It is no secret that Arab countries have long mistreated their Palestinian brothers and sisters, governing them with inhumane laws and imposing severe restrictions on their public freedoms and basic rights. Building a wall around a Palestinian community to prevent terrorists from entering or leaving, however, has raised the bar on such infringements.
This is precisely what is happening in Lebanon these days. The construction of a security wall around Ain al-Hilweh, the largest Palestinian refugee camp (with a population of nearly 120,000), has drawn sharp criticism from Palestinians and revived memories of the abuse they regularly receive at the hands of their Arab brethren.
The Lebanese authorities say the Palestinians have left them no choice but to build the controversial concrete wall. The Palestinians, they say, refuse to cooperate against terrorists who have established bases within their camps. Yet that problem raises the question: “What has Lebanon done in the past half-century or so to help the Palestinians who fled to that country?” The answer: “Nothing.”

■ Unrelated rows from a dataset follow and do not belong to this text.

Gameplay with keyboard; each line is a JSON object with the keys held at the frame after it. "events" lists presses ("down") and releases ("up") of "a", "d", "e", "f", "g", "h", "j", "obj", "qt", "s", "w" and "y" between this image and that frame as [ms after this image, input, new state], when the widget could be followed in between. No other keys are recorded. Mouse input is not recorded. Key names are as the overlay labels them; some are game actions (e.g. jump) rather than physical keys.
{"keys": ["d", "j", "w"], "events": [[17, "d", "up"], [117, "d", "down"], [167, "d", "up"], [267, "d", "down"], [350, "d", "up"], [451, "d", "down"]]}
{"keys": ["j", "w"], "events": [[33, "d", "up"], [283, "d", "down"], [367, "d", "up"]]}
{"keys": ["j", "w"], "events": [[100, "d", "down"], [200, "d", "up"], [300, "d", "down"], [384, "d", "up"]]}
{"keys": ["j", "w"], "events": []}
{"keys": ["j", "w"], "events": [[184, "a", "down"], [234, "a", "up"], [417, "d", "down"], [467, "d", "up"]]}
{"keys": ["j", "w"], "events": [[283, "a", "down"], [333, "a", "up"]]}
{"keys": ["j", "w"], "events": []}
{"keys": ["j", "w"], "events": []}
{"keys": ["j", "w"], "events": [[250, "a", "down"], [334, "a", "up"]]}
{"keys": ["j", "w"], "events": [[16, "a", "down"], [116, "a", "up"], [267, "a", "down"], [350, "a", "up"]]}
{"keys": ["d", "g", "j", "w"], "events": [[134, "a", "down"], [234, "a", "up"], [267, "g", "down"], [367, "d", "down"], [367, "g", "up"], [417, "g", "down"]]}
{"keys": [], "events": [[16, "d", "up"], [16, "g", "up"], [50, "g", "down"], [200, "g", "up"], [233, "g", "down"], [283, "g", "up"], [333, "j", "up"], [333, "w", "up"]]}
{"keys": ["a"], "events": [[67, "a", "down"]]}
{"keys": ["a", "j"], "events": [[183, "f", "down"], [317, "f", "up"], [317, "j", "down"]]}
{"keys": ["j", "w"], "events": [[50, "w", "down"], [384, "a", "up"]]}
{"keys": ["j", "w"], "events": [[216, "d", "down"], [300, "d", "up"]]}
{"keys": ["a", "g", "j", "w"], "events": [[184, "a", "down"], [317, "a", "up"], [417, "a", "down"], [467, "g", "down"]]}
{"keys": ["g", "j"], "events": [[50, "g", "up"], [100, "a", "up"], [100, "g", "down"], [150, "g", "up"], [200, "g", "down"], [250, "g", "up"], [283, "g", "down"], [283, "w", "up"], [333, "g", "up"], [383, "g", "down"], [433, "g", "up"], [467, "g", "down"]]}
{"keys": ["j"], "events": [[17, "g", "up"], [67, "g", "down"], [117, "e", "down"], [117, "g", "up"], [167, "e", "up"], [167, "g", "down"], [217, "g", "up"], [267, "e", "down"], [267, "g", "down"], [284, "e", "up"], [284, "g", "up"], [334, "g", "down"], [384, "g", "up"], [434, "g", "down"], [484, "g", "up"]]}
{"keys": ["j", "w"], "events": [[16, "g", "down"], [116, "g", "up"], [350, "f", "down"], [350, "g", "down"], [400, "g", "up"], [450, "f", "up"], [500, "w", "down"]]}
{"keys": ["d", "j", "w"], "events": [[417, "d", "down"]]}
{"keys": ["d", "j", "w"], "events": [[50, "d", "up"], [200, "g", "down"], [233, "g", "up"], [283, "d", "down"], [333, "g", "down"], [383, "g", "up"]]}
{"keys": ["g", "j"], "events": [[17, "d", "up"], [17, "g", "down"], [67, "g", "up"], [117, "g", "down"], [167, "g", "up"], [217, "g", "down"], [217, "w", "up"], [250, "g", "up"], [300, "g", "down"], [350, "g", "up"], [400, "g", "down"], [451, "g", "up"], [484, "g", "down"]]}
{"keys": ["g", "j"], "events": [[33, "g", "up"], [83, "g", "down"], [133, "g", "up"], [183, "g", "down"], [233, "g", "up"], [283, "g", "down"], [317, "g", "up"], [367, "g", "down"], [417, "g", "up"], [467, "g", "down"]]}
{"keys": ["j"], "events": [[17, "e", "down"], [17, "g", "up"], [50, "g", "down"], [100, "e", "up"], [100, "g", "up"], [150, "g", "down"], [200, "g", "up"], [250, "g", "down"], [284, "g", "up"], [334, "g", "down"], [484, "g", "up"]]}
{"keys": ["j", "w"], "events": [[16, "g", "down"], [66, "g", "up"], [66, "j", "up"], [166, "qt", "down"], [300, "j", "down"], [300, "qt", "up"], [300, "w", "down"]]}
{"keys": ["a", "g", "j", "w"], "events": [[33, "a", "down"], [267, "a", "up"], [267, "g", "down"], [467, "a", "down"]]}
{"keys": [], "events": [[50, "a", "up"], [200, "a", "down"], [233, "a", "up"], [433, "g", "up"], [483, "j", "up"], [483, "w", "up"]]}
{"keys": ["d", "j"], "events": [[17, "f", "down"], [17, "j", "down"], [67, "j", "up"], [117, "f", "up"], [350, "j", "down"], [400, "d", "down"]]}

In fact, among all Arab countries, Lebanon has been arguably the worst in its treatment of the Palestinians. Palestinian refugees in Lebanon are denied access to adequate housing and certain categories of employment. According to Amnesty International: “Over half of Palestinian refugees live in decaying and chronically overcrowded camps and discriminatory practices are permitted under personal status laws and nationality laws.”